— TASKS TO CARRY OUT —
1 > In the proof passage:
(a) What formula defines F(t)(x)?
(b) What value of δ is chosen in the continuity argument?
(c) Why must the uniform limit f satisfy f(0) = 0?
2 > Can you carry the proof passage forward, starting after its last sentence?

Thus, given two functions \(f, g\in X\), we wish to show there is a continuous path \(F:\left[ 0, 1 \right]\to X\) such that \(F(0)=f\) and \(F(1)=g\). There is a rather naïve thing to try, and it ends up working. For \(t\in \left[ 0, 1 \right]\), define the function \(F(t)\) via \[F(t)(x) = (1-t)\cdot f(x) + t \cdot g(x). \] We first check that \(F(t)\) is in \(X\): clearly \(F(t)(0)=0\) since \(f(0)=g(0)=0\). If \(x,y\in \left[ 0,1 \right]\), we have \[\left\lvert F(x)-F(y) \right\rvert \leq \left( 1-t \right)\left\lvert f(x)-f(y) \right\rvert + t \left\lvert g(x) - g(y) \right\rvert\leq \left\lvert x-y \right\rvert\] by expanding and spamming the triangle inequality. Finally, to show continuity, fix \(\epsilon>0\). If \(t, s\in \left[ 0, 1 \right]\), we have \[\begin{align*}d\left( F(t), F(s) \right) &= \sup _{x\in [0, 1]} \left\lvert (s-t) f(x) + (t-s) g(x) \right\rvert \\&= \sup _{x\in \left[ 0, 1 \right]}\left\lvert s-t \right\rvert \cdot \left\lvert f(x) - g(x) \right\rvert \\&= \left\lvert s-t \right\rvert d\left( f, g \right). \end{align*}\] Thus, if \(\delta=\frac{\epsilon}{d\left( f, g \right)}\), then \(\left\lvert t-s \right\rvert< \delta\) implies \(d\left( F(t), F(s) \right)< \epsilon\). Of course, if \(d\left( f, g \right)=0\), then \(F\) is a constant function, which is continuous anyways. Thus \(X\) is path-connected, and it follows that \(X\) is connected.

For completeness, we note that \(C\left( \left[ 0,1 \right] \right)\) is complete with respect to \(d\). Thus, it suffices to show that \(X\) is closed in this larger space, as closed subsets of complete metric spaces are complete.

Let \(\left\lbrace f_n \right\rbrace\) be a sequence of functions in \(X\) converging uniformly to a limit \(f\) in \(C\left( \left[ 0,1 \right] \right)\). Since \(f_n(0)\to f(0)\) and \(f_n(0)=0\) for all \(n\), \(f(0)=0\). Likewise, if \(x, y\in \left[ 0, 1 \right]\), we have \[\left\lvert f(x)-f(y) \right\rvert = \lim _{n\to\infty}\left\lvert f_n(x)-f_n(y) \right\rvert \leq \lim _{n\to\infty} \left\lvert x-y \right\rvert=\left\lvert x-y \right\rvert.\] Here, we used continuity of the absolute value. We conclude that \(f\in X\). Since \(X\) contains all of its limit points, it is closed, and thus \(X\) is complete. \(\square\)

The big idea behind this problem is knowing the different ways to characterise continuous functions. First, the “only if” direction is trivial — the restriction of any continuous function will remain continuous.

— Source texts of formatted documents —

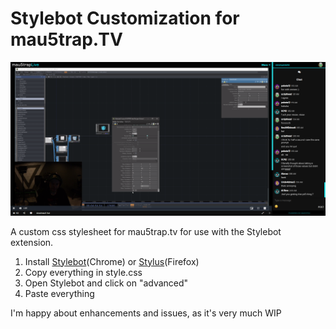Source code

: # Stylebot Customization for mau5trap.TV

![](https://github.com/emerysteele/stylebot-customization-mau5trap.tv/blob/master/screenshot-after.png?raw=true)

A custom css stylesheet for mau5trap.tv for use with the Stylebot extension.

1. Install [Stylebot](https://chrome.google.com/webstore/detail/stylebot/oiaejidbmkiecgbjeifoejpgmdaleoha)\(Chrome\) or [Stylus](https://addons.mozilla.org/en-US/firefox/addon/styl-us)\(Firefox\)
2. Copy everything in style.css
3. Open Stylebot and click on "advanced"
4. Paste everything

I'm happy about enhancements and issues, as it's very much WIP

— RESULTS OF THE EXERCISE —
1 >
(a) F(t)(x) = (1 − t)·f(x) + t·g(x).
(b) δ = ε / d(f, g).
(c) Because f_n(0) → f(0) and f_n(0) = 0 for all n.

2 >
We have that \(F\) is continuous if and only if for all sequences \(\left\lbrace f_n \right\rbrace\subseteq \ell^\infty(\mathbb{Z})\) converging to some limit \(f\), then \(F\left( f_n \right)\) also converges to \(F(f)\). So, we need to find a compact subset of \(\ell^\infty\left( \mathbb{Z} \right)\) containing \(\left\lbrace f_n \right\rbrace\) and containing \(f\).

Let \(S=\left\lbrace f_n : n\in \mathbb{N} \right\rbrace\cup \left\lbrace f \right\rbrace\). We claim \(S\) is compact. This is because if \(\left\lbrace g_m \right\rbrace\) is any sequence in \(S\), then either \(g_m\) repeats an element of \(S\) infinitely often or \(g_m\) contains a subsequence of \(\left\lbrace f_n \right\rbrace\). In either case, \(g_m\) has a converging subsequence whose limit lies in \(S\).

Since \(\left. F\right\rvert_{S}\) (the restriction to \(S\)) is continuous by assumption, \(F\left( f_n \right)\to F(f)\), as desired. \(\square\)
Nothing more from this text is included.